** WHAT IS BEING ASKED **
There is one span to output from the data below: the lines starting at the line with "benzina da 165" and ending at the line with "Alfa Romeo Stelvio". Output it exactly, ends included, nothing more.

** DATA FOR REVIEW **
· · · · ·

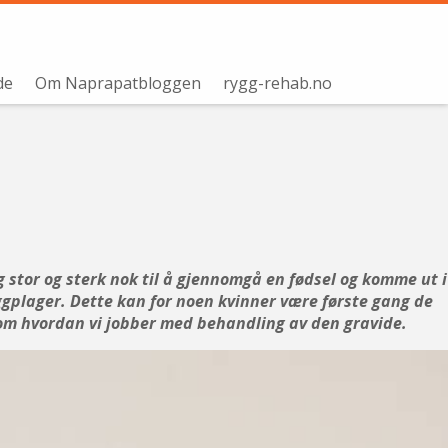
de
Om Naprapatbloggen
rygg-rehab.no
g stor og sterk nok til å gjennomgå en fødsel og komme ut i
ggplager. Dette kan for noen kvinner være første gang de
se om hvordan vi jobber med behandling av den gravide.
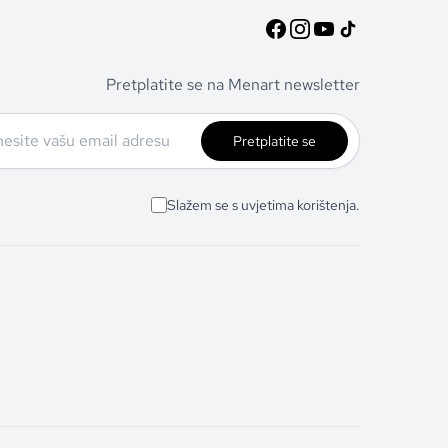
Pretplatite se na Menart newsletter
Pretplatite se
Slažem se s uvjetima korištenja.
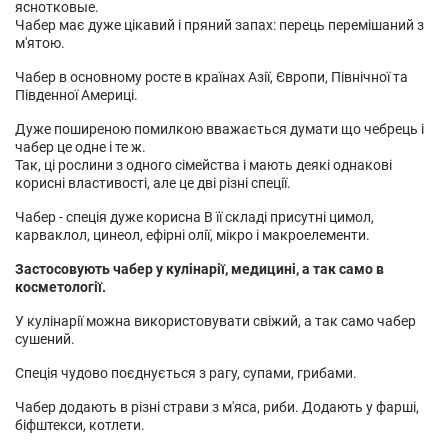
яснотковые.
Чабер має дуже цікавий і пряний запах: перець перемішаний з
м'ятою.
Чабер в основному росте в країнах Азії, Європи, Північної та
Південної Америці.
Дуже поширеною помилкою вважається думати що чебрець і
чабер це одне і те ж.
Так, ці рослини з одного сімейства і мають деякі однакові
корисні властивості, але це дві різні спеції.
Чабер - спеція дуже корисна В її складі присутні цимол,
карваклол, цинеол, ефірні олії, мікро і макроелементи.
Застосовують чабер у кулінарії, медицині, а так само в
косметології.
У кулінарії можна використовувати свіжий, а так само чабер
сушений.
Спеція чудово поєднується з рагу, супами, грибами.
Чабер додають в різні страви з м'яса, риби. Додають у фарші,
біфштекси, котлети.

· · · · ·

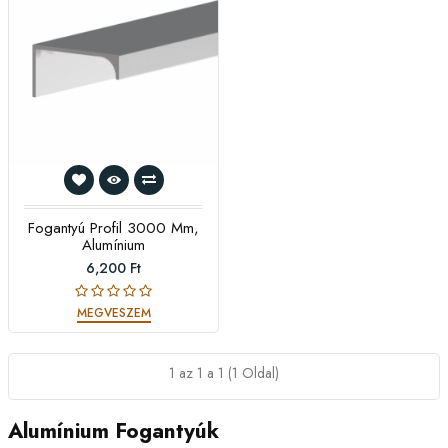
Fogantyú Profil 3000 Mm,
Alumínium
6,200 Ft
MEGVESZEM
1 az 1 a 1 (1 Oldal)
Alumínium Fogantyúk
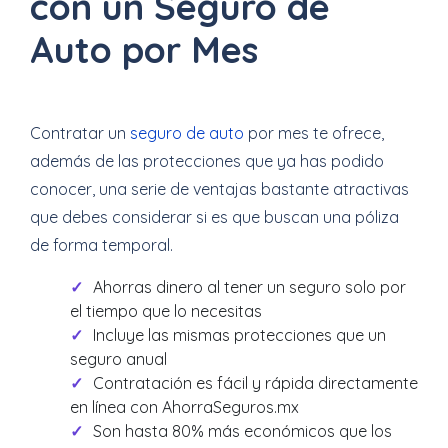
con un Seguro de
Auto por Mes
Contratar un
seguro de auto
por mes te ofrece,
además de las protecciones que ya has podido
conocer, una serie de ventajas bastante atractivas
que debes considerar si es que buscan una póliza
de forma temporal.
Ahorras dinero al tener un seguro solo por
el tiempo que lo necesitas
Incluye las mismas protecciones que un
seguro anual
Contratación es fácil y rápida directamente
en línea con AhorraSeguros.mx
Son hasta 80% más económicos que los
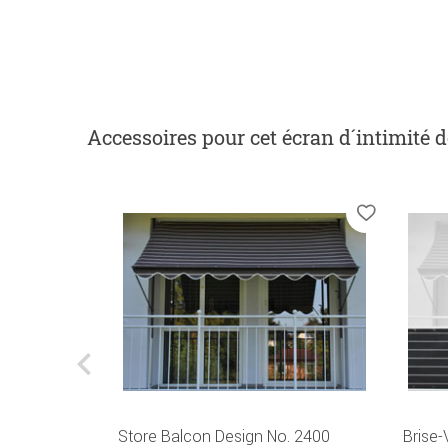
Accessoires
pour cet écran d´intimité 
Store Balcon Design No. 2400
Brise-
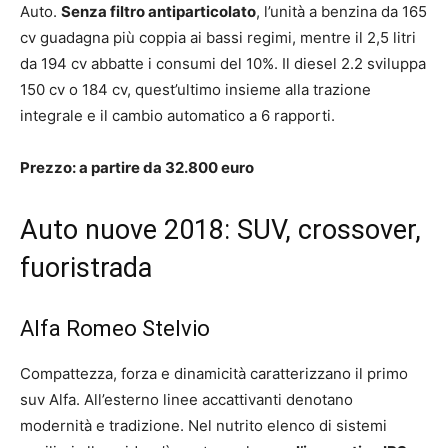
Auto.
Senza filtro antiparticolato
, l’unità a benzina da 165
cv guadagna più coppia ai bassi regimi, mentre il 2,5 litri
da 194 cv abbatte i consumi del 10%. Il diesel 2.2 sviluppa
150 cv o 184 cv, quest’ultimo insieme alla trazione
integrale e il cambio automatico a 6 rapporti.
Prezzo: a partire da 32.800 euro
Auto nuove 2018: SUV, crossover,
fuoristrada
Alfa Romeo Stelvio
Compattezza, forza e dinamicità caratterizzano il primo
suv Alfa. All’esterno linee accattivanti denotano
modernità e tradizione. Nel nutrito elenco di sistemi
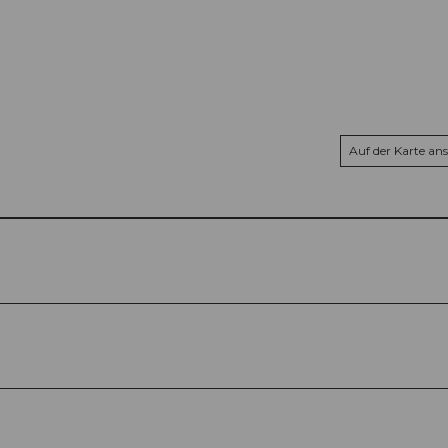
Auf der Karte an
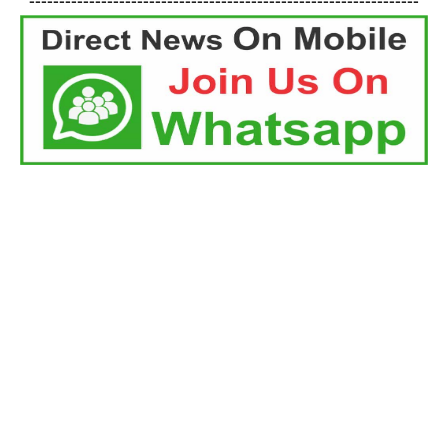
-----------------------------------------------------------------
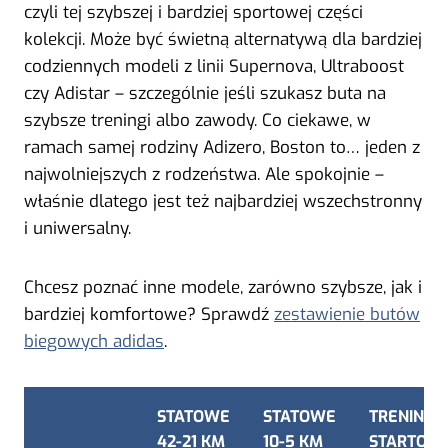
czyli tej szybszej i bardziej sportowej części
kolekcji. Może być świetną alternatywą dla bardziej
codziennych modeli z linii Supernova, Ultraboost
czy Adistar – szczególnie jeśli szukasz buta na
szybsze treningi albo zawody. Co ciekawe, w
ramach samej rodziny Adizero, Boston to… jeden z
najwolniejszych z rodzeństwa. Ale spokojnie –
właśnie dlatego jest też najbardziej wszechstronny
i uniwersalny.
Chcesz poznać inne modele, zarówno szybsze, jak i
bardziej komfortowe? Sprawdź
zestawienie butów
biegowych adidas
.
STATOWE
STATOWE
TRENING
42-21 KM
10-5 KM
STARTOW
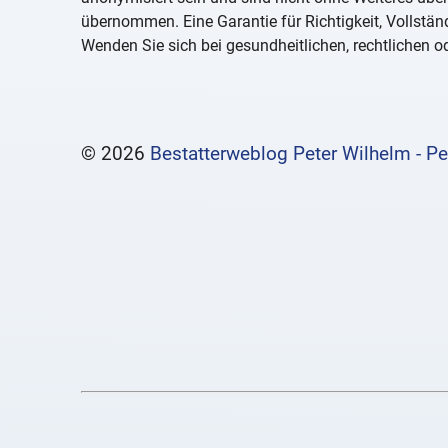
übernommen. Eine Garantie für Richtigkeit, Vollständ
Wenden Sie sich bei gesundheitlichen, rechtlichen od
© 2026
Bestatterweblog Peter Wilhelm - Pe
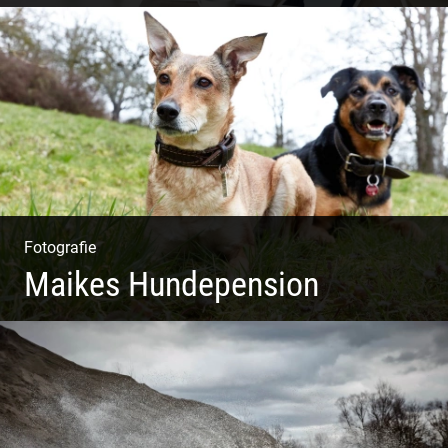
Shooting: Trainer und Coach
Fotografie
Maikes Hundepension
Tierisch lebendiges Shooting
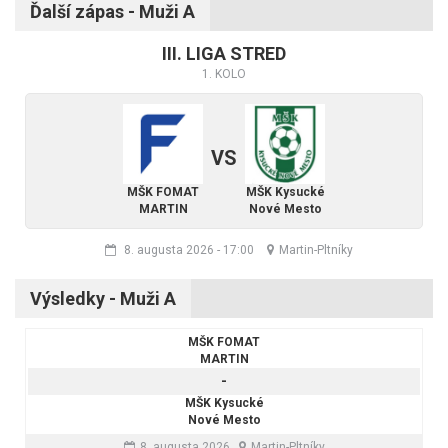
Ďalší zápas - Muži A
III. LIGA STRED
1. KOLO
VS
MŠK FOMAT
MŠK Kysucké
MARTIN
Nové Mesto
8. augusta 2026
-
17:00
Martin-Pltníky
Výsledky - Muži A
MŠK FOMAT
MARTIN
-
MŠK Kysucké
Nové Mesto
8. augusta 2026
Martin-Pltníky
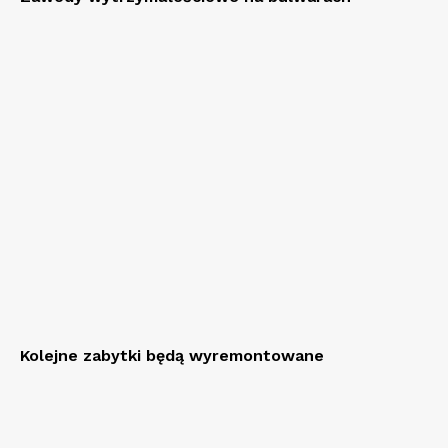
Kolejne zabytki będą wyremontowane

· · · · ·

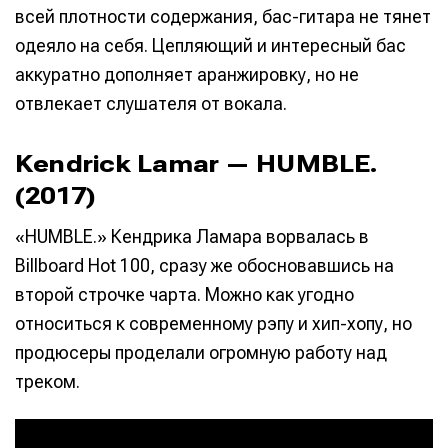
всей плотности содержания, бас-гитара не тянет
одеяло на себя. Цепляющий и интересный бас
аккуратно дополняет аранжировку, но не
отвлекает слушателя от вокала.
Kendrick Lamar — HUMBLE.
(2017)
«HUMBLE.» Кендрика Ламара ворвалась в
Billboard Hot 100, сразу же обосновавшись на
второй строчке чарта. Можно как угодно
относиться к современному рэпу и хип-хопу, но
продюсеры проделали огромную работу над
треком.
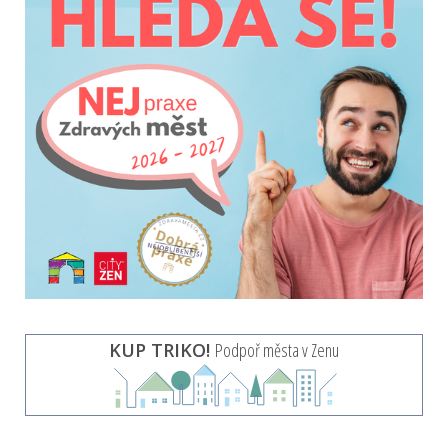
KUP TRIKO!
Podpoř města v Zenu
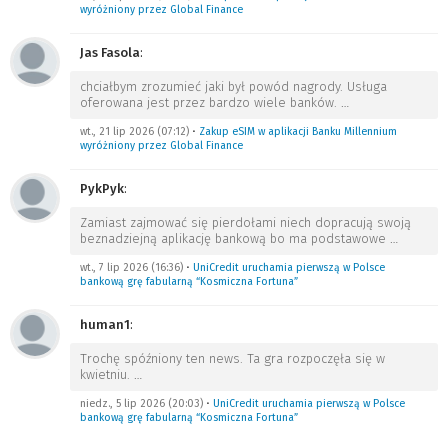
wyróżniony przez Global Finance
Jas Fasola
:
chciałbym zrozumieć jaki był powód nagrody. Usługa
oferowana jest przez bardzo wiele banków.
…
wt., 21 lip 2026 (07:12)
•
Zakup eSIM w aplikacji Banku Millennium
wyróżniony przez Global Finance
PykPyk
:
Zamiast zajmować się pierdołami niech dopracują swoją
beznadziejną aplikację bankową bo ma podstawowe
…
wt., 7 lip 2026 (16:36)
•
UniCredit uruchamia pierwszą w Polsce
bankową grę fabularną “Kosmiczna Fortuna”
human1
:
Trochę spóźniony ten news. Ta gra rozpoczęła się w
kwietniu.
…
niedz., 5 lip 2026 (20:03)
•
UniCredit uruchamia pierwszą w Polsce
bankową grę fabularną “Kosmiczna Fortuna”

· · · · ·

** TASK OUTPUT **
, l’unità a benzina da 165
cv guadagna più coppia ai bassi regimi, mentre il 2,5 litri
da 194 cv abbatte i consumi del 10%. Il diesel 2.2 sviluppa
150 cv o 184 cv, quest’ultimo insieme alla trazione
integrale e il cambio automatico a 6 rapporti.
Prezzo: a partire da 32.800 euro
Auto nuove 2018: SUV, crossover,
fuoristrada
Alfa Romeo Stelvio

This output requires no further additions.